— TASK DETAILS —
Give again, word for word, each line of the data from the first through the one containing "5. Secret manifest". Pictures stay out.

#####

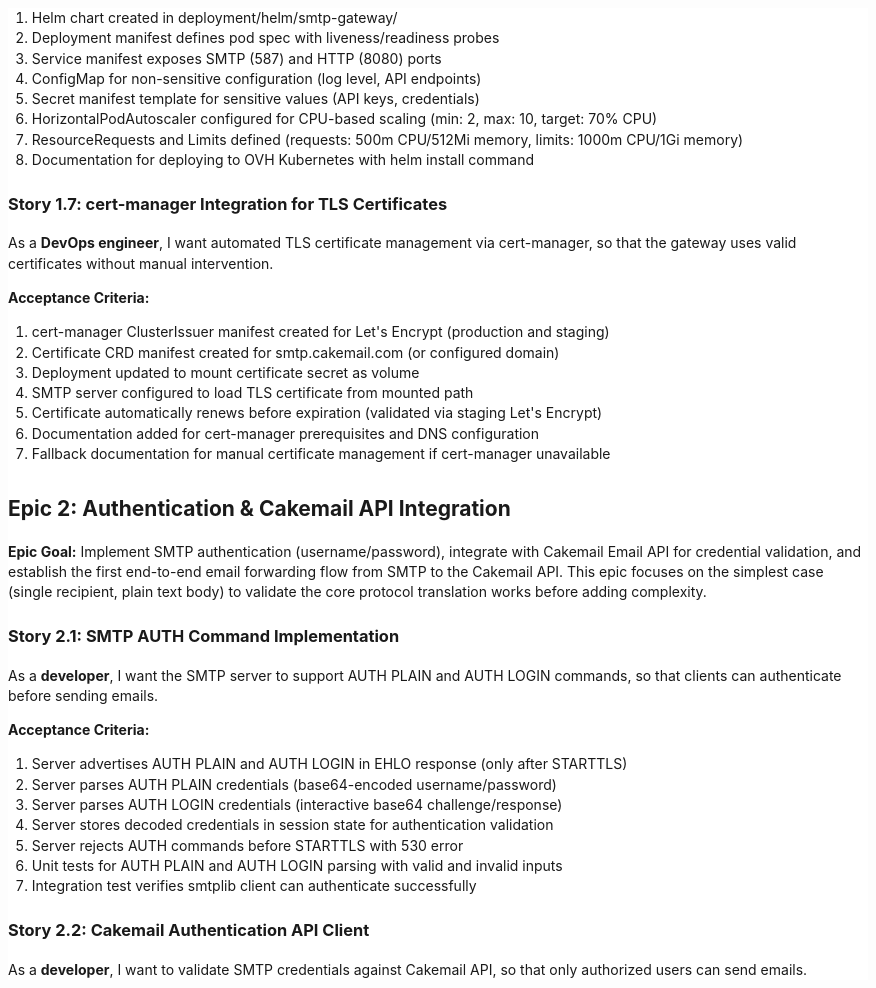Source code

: 1. Helm chart created in deployment/helm/smtp-gateway/
2. Deployment manifest defines pod spec with liveness/readiness probes
3. Service manifest exposes SMTP (587) and HTTP (8080) ports
4. ConfigMap for non-sensitive configuration (log level, API endpoints)
5. Secret manifest template for sensitive values (API keys, credentials)
6. HorizontalPodAutoscaler configured for CPU-based scaling (min: 2, max: 10, target: 70% CPU)
7. ResourceRequests and Limits defined (requests: 500m CPU/512Mi memory, limits: 1000m CPU/1Gi memory)
8. Documentation for deploying to OVH Kubernetes with helm install command

### Story 1.7: cert-manager Integration for TLS Certificates

As a **DevOps engineer**,
I want automated TLS certificate management via cert-manager,
so that the gateway uses valid certificates without manual intervention.

**Acceptance Criteria:**

1. cert-manager ClusterIssuer manifest created for Let's Encrypt (production and staging)
2. Certificate CRD manifest created for smtp.cakemail.com (or configured domain)
3. Deployment updated to mount certificate secret as volume
4. SMTP server configured to load TLS certificate from mounted path
5. Certificate automatically renews before expiration (validated via staging Let's Encrypt)
6. Documentation added for cert-manager prerequisites and DNS configuration
7. Fallback documentation for manual certificate management if cert-manager unavailable

## Epic 2: Authentication & Cakemail API Integration

**Epic Goal:** Implement SMTP authentication (username/password), integrate with Cakemail Email API for credential validation, and establish the first end-to-end email forwarding flow from SMTP to the Cakemail API. This epic focuses on the simplest case (single recipient, plain text body) to validate the core protocol translation works before adding complexity.

### Story 2.1: SMTP AUTH Command Implementation

As a **developer**,
I want the SMTP server to support AUTH PLAIN and AUTH LOGIN commands,
so that clients can authenticate before sending emails.

**Acceptance Criteria:**

1. Server advertises AUTH PLAIN and AUTH LOGIN in EHLO response (only after STARTTLS)
2. Server parses AUTH PLAIN credentials (base64-encoded username/password)
3. Server parses AUTH LOGIN credentials (interactive base64 challenge/response)
4. Server stores decoded credentials in session state for authentication validation
5. Server rejects AUTH commands before STARTTLS with 530 error
6. Unit tests for AUTH PLAIN and AUTH LOGIN parsing with valid and invalid inputs
7. Integration test verifies smtplib client can authenticate successfully

### Story 2.2: Cakemail Authentication API Client

As a **developer**,
I want to validate SMTP credentials against Cakemail API,
so that only authorized users can send emails.
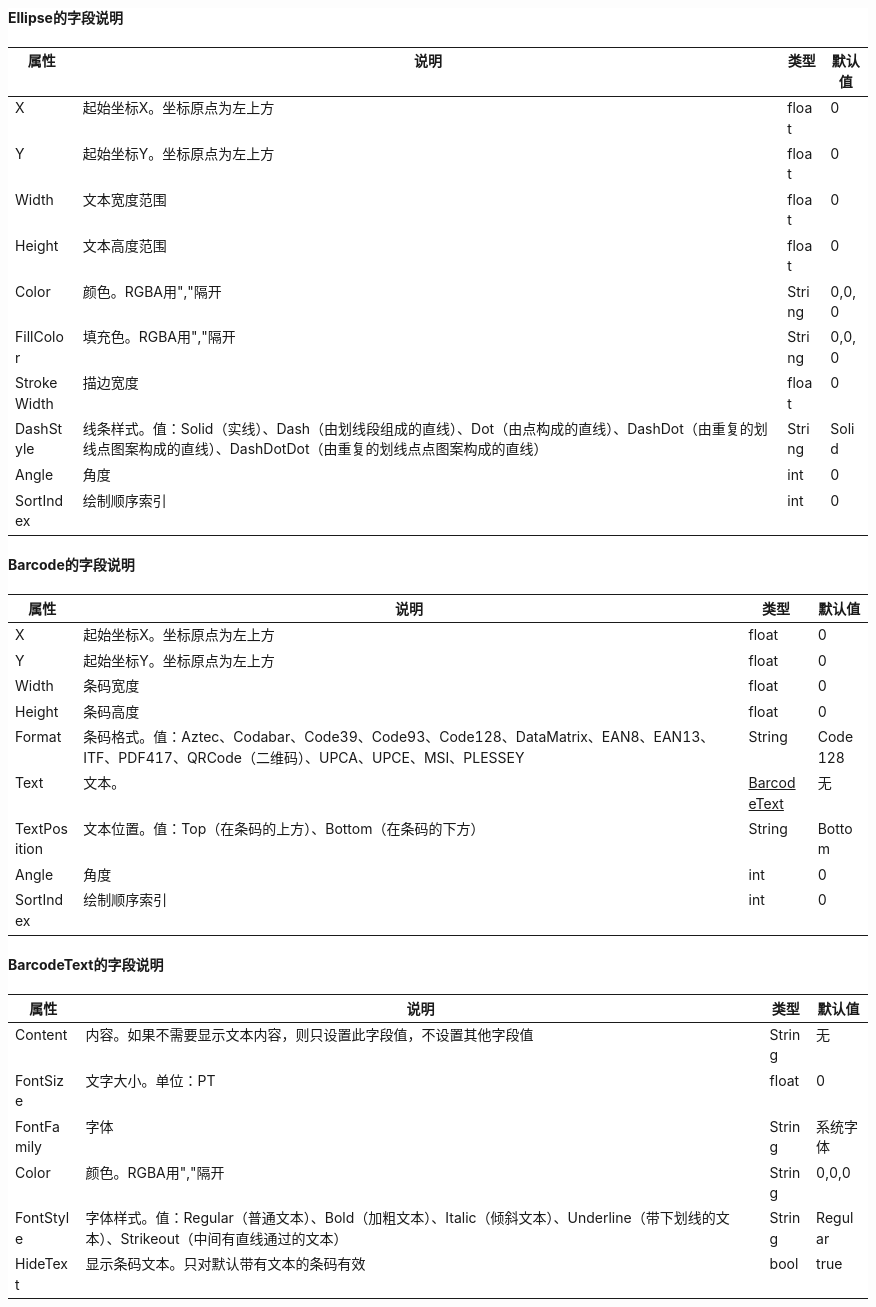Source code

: <a href="#Ellipse的字段说明"></a>
#### Ellipse的字段说明
属性 | 说明 | 类型 | 默认值
----|-----|------|------
| X | 起始坐标X。坐标原点为左上方 | float | 0 |
| Y | 起始坐标Y。坐标原点为左上方 | float | 0 |
| Width | 文本宽度范围 | float | 0 |
| Height | 文本高度范围 | float | 0 |
| Color | 颜色。RGBA用","隔开 | String | 0,0,0 |
| FillColor | 填充色。RGBA用","隔开 | String | 0,0,0 |
| StrokeWidth | 描边宽度 | float | 0 |
| DashStyle | 线条样式。值：Solid（实线）、Dash（由划线段组成的直线）、Dot（由点构成的直线）、DashDot（由重复的划线点图案构成的直线）、DashDotDot（由重复的划线点点图案构成的直线）| String | Solid |
| Angle | 角度 | int | 0 |
| SortIndex | 绘制顺序索引 | int | 0 |

<a href="#Barcode的字段说明"></a>
#### Barcode的字段说明
属性 | 说明 | 类型 | 默认值
----|-----|------|------
| X | 起始坐标X。坐标原点为左上方 | float | 0 |
| Y | 起始坐标Y。坐标原点为左上方 | float | 0 |
| Width | 条码宽度 | float | 0 |
| Height | 条码高度 | float | 0 |
| Format | 条码格式。值：Aztec、Codabar、Code39、Code93、Code128、DataMatrix、EAN8、EAN13、ITF、PDF417、QRCode（二维码）、UPCA、UPCE、MSI、PLESSEY | String | Code128 |
| Text | 文本。 | [BarcodeText](#BarcodeText的字段说明) | 无 |
| TextPosition | 文本位置。值：Top（在条码的上方）、Bottom（在条码的下方） | String | Bottom  |
| Angle | 角度 | int | 0 |
| SortIndex | 绘制顺序索引 | int | 0 |

<a href="#BarcodeText的字段说明"></a>
#### BarcodeText的字段说明
属性 | 说明 | 类型 | 默认值
----|-----|------|------
| Content | 内容。如果不需要显示文本内容，则只设置此字段值，不设置其他字段值 | String | 无 |
| FontSize | 文字大小。单位：PT | float | 0 |
| FontFamily | 字体 | String | 系统字体 |
| Color | 颜色。RGBA用","隔开 | String | 0,0,0 |
| FontStyle | 字体样式。值：Regular（普通文本）、Bold（加粗文本）、Italic（倾斜文本）、Underline（带下划线的文本）、Strikeout（中间有直线通过的文本） | String | Regular |
| HideText | 显示条码文本。只对默认带有文本的条码有效 | bool | true |
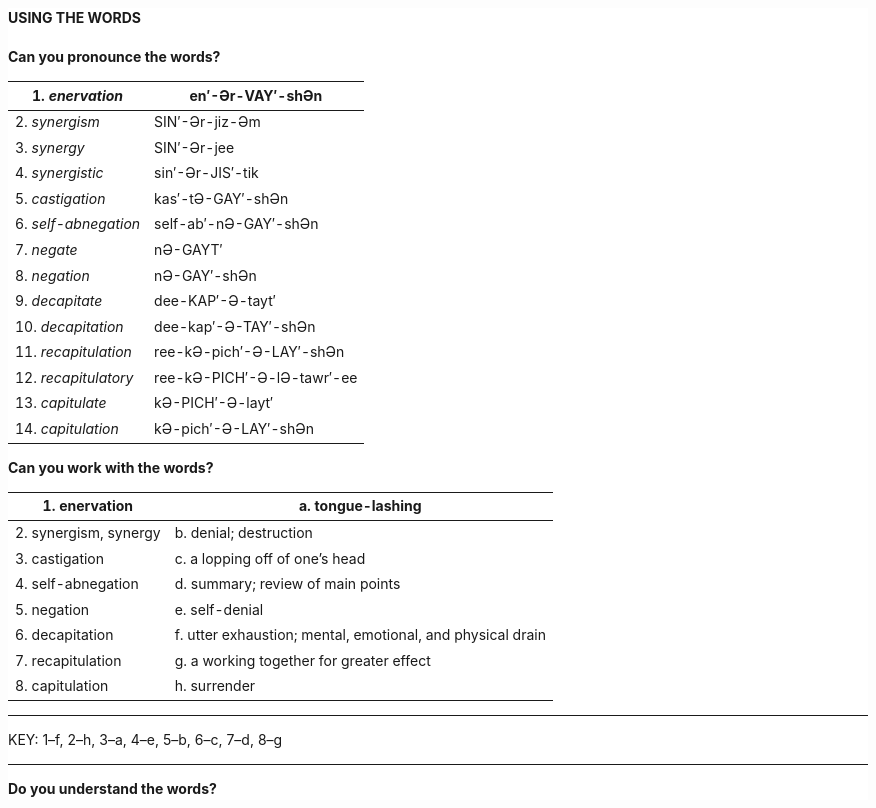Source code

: #### USING THE WORDS

**Can you pronounce the words?**

|   1. _enervation_      | en′-Ər-VAY′-shƏn           |
| ---------------------- | -------------------------- |
|   2. _synergism_       | SIN′-Ər-jiz-Əm             |
|   3. _synergy_         | SIN′-Ər-jee                |
|   4. _synergistic_     | sin′-Ər-JIS′-tik           |
|   5. _castigation_     | kas′-tƏ-GAY′-shƏn          |
|   6. _self-abnegation_ | self-ab′-nƏ-GAY′-shƏn      |
|   7. _negate_          | nƏ-GAYT′                   |
|   8. _negation_        | nƏ-GAY′-shƏn               |
|   9. _decapitate_      | dee-KAP′-Ə-tayt′           |
| 10. _decapitation_     | dee-kap′-Ə-TAY′-shƏn       |
| 11. _recapitulation_   | ree-kƏ-pich′-Ə-LAY′-shƏn   |
| 12. _recapitulatory_   | ree-kƏ-PICH′-Ə-lƏ-tawr′-ee |
| 13. _capitulate_       | kƏ-PICH′-Ə-layt′           |
| 14. _capitulation_     | kƏ-pich′-Ə-LAY′-shƏn       |

**Can you work with the words?**

| 1. enervation         | a. tongue-lashing                                          |
| --------------------- | ---------------------------------------------------------- |
| 2. synergism, synergy | b. denial; destruction                                     |
| 3. castigation        | c. a lopping off of one’s head                             |
| 4. self-abnegation    | d. summary; review of main points                          |
| 5. negation           | e. self-denial                                             |
| 6. decapitation       | f. utter exhaustion; mental, emotional, and physical drain |
| 7. recapitulation     | g. a working together for greater effect                   |
| 8. capitulation       | h. surrender                                               |

***

KEY:  1–f, 2–h, 3–a, 4–e, 5–b, 6–c, 7–d, 8–g

***

**Do you understand the words?**
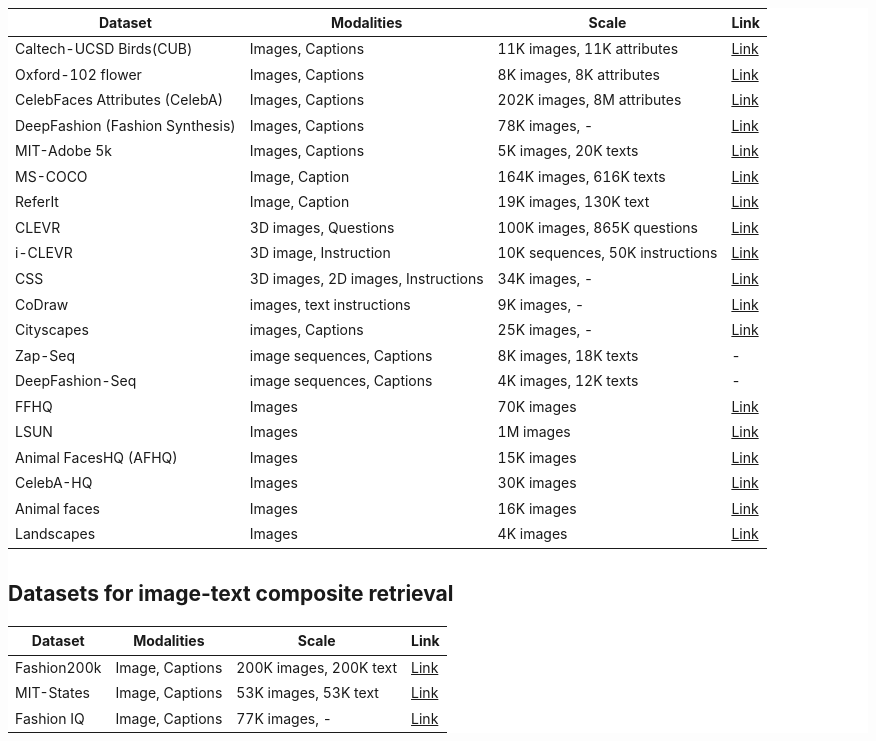 | **Dataset**                     | **Modalities**                    | **Scale**                                | **Link**                                                                                           |
|---------------------------------|-----------------------------------|------------------------------------------|----------------------------------------------------------------------------------------------------|
| Caltech-UCSD Birds(CUB)         | Images, Captions                  | 11K images, 11K attributes               | [Link](https://www.vision.caltech.edu/datasets/cub_200_2011/)                                      |
| Oxford-102 flower               | Images, Captions                  | 8K images, 8K attributes                 | [Link](https://www.robots.ox.ac.uk/~vgg/data/flowers/102/)                                         |
| CelebFaces Attributes (CelebA)  | Images, Captions                  | 202K images, 8M attributes               | [Link](https://mmlab.ie.cuhk.edu.hk/projects/CelebA.html)                                          |
| DeepFashion (Fashion Synthesis) | Images, Captions                  | 78K images, -                            | [Link](https://mmlab.ie.cuhk.edu.hk/projects/DeepFashion/FashionSynthesis.html)                    |
| MIT-Adobe 5k                    | Images, Captions                  | 5K images, 20K texts                     | [Link](https://data.csail.mit.edu/graphics/fivek/)                                                 |
| MS-COCO                         | Image, Caption                    | 164K images, 616K texts                  | [Link](https://cocodataset.org/)                                                                   |
| ReferIt                         | Image, Caption                    | 19K images, 130K text                    | [Link](https://github.com/lichengunc/refer)                                                        |
| CLEVR                           | 3D images, Questions              | 100K images, 865K questions              | [Link](https://cs.stanford.edu/people/jcjohns/clevr/)                                              |
| i-CLEVR                         | 3D image, Instruction             | 10K sequences, 50K instructions          | [Link](https://github.com/topics/i-clevr)                                                          |
| CSS                             | 3D images, 2D images, Instructions| 34K images, -                            | [Link](https://drive.google.com/file/d/1wPqMw-HKmXUG2qTgYBiTNUnjz83hA2tY/view?pli=1)               |
| CoDraw                          | images, text instructions         | 9K images, -                             | [Link](https://github.com/facebookresearch/CoDraw)                                                 |
| Cityscapes                      | images, Captions                  | 25K images, -                            | [Link](https://www.cityscapes-dataset.com/)                                                        |
| Zap-Seq                         | image sequences, Captions         | 8K images, 18K texts                     | -                                                                                                  |
| DeepFashion-Seq                 | image sequences, Captions         | 4K images, 12K texts                     | -                                                                                                  |
| FFHQ                            | Images                            | 70K images                               | [Link](https://github.com/NVlabs/ffhq-dataset)                                                     |
| LSUN                            | Images                            | 1M images                                | [Link](https://github.com/fyu/lsun/blob/master/README.md)                                          |
| Animal FacesHQ (AFHQ)           | Images                            | 15K images                               | [Link](https://www.kaggle.com/datasets/andrewmvd/animal-faces/code)                                 |
| CelebA-HQ                       | Images                            | 30K images                               | [Link](https://github.com/tkarras/progressive_growing_of_gans)                                     |
| Animal faces                    | Images                            | 16K images                               | [Link](https://www.kaggle.com/datasets/andrewmvd/animal-faces)                                     |
| Landscapes                      | Images                            | 4K images                                | [Link](https://www.kaggle.com/datasets/arnaud58/landscape-pictures)                                |

## Datasets for image-text composite retrieval
| **Dataset**                     | **Modalities**                    | **Scale**                                | **Link**                                                                                           |
|---------------------------------|-----------------------------------|------------------------------------------|----------------------------------------------------------------------------------------------------|
| Fashion200k                     | Image, Captions                   | 200K images, 200K text                   | [Link](https://github.com/xthan/fashion-200k)                                                      |
| MIT-States                      | Image, Captions                   | 53K images, 53K text                     | [Link](https://web.mit.edu/phillipi/Public/states_and_transformations/index.html)                  |
| Fashion IQ                      | Image, Captions                   | 77K images, -                            | [Link](https://github.com/XiaoxiaoGuo/fashion-iq)                                                  |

#####

— WRITTEN REPLY —
Source code

: 1. Helm chart created in deployment/helm/smtp-gateway/
2. Deployment manifest defines pod spec with liveness/readiness probes
3. Service manifest exposes SMTP (587) and HTTP (8080) ports
4. ConfigMap for non-sensitive configuration (log level, API endpoints)
5. Secret manifest template for sensitive values (API keys, credentials)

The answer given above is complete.